Haier’s takeover of appliance giant looks likely after a formal offer of NZ$1.20 per share is made and the main shareholder jumps on board.
The Haier Group is to make a cash offer of NZ$1.20 per share for all of the remaining shares of NZ based Fisher & Paykel Appliances it does not already own, confirming it issued the company with a Takeover Notice, yesterday.
The Chinese white goods company’s New Zealand subsidiary also said it will make a formal offer within 14-30 days and confirmed Fisher & Paykel will remain a stand-alone company led by local management.
Haier already has a 20% stake in the NZ based appliance giant, which also controls the Australian operation.
The proposed offer price represents a 60% premium to F&P share price as at close of trading on Friday 7 September, prior to the takeover bid going public.
F&P announced the takeover bid earlier this week and now it appears to have the backing of its Independent directors, who will provide support with conditions, Haier confrimed.
It also has F&P’s largest shareholder Allan Gray, who owns a 17.46 % stake, in “an irrevocable agreement” to accept the offer.
This represents a “strong endorsement of the value” of the offer price, Haier said in a statement today.
The offer represents “excellent value for shareholders and will be well received by them,” said Mr Liang Haishan, President of Haier White Goods.
Liang also believes shareholders will be pleased with the “significant premium” given the economic uncertainty hanging over the market at present.
“We believe the opportunity to receive cash and realise a significant premium over the current share price is attractive for Fisher & Paykel Appliances’ shareholders, particularly given market volatility, recent economic uncertainty and the competitive nature of the global white goods sector,” Mr Liang said.

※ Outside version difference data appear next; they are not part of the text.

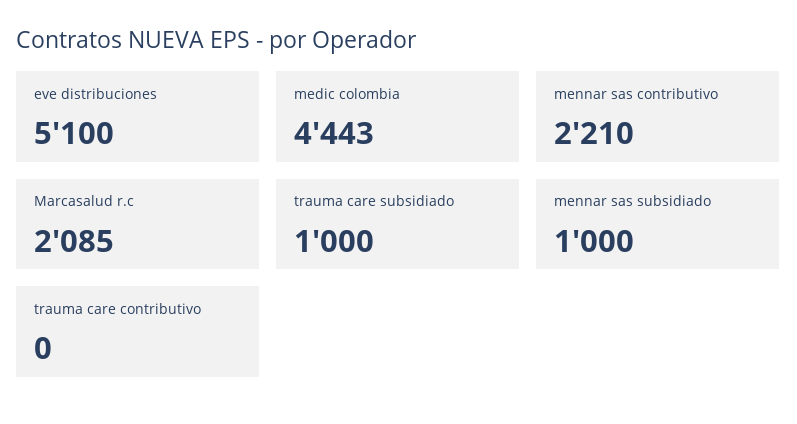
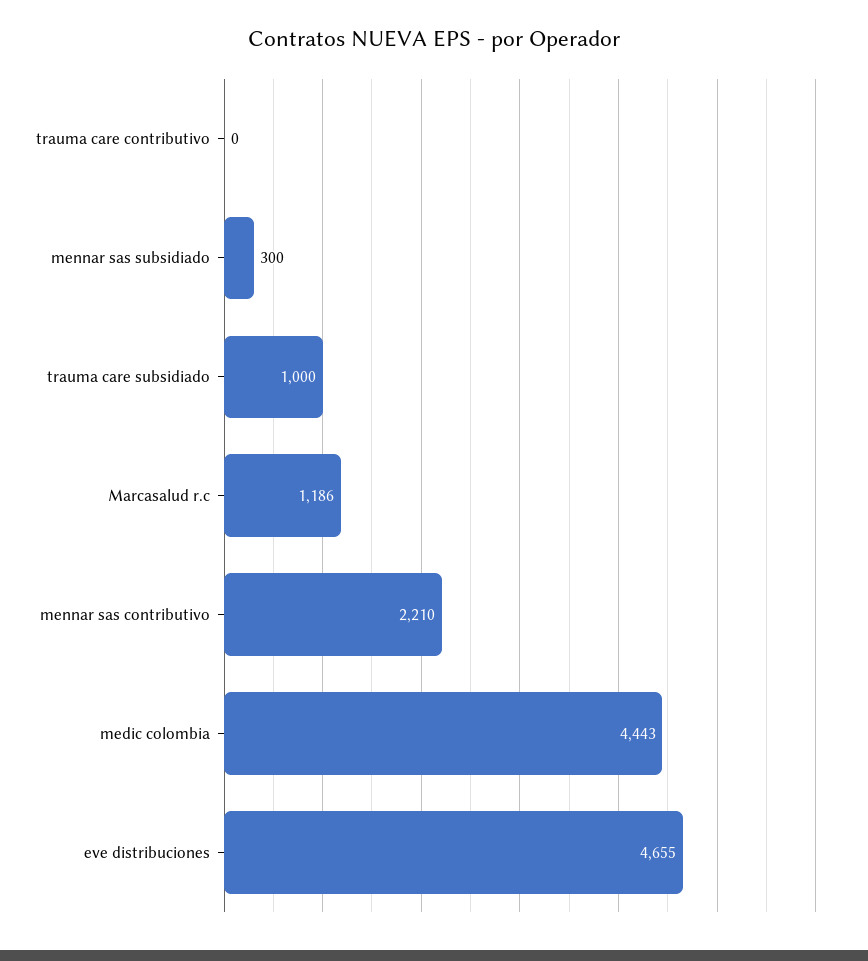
  {
-   "eve distribuciones": 5100,
+   "eve distribuciones": 4655,
    "medic colombia": 4443,
    "mennar sas contributivo": 2210,
-   "Marcasalud r.c": 2085,
+   "Marcasalud r.c": 1186,
    "trauma care subsidiado": 1000,
-   "mennar sas subsidiado": 1000,
+   "mennar sas subsidiado": 300,
    "trauma care contributivo": 0
  }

Haier also confirmed it will retain the existing ratio of New Zealand or Australian resident independent directors on F&P’s board for at least two years.
“We want the Fisher & Paykel Appliances brand to stay and we will support its growth as a global premium brand, with the additional advantages of operating within the Haier Group,” Liang said.

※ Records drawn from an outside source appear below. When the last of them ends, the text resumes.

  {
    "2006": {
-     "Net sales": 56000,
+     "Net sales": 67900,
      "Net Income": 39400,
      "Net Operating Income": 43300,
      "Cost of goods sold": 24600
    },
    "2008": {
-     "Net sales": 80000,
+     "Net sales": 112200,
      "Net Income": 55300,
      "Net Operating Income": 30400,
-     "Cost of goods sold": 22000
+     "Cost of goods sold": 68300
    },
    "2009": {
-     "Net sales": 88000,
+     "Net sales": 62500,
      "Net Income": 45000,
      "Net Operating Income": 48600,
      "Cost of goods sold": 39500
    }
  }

Fisher and Paykel said earlier this week no action would be taken until the Board assessed Haier’s offer, including an independent adviser’s report.
However, the Independent Board is supportive of Haier’s offer, subject to the offer price being within or above the independent adviser’s valuation range, and there being no superior alternative, and the terms and conditions are acceptable.
In a five year strategic review revealed this week, the company said it remains “acutely aware” of the potential for economic conditions to change suddenly in key markets, especially in Australia and the USA.
Haier has been in the Australian market since 2004 but are relative newcomers to New Zealand, entering the market there three years ago.
UBS AG are acting as financial advisors in the takeover bid.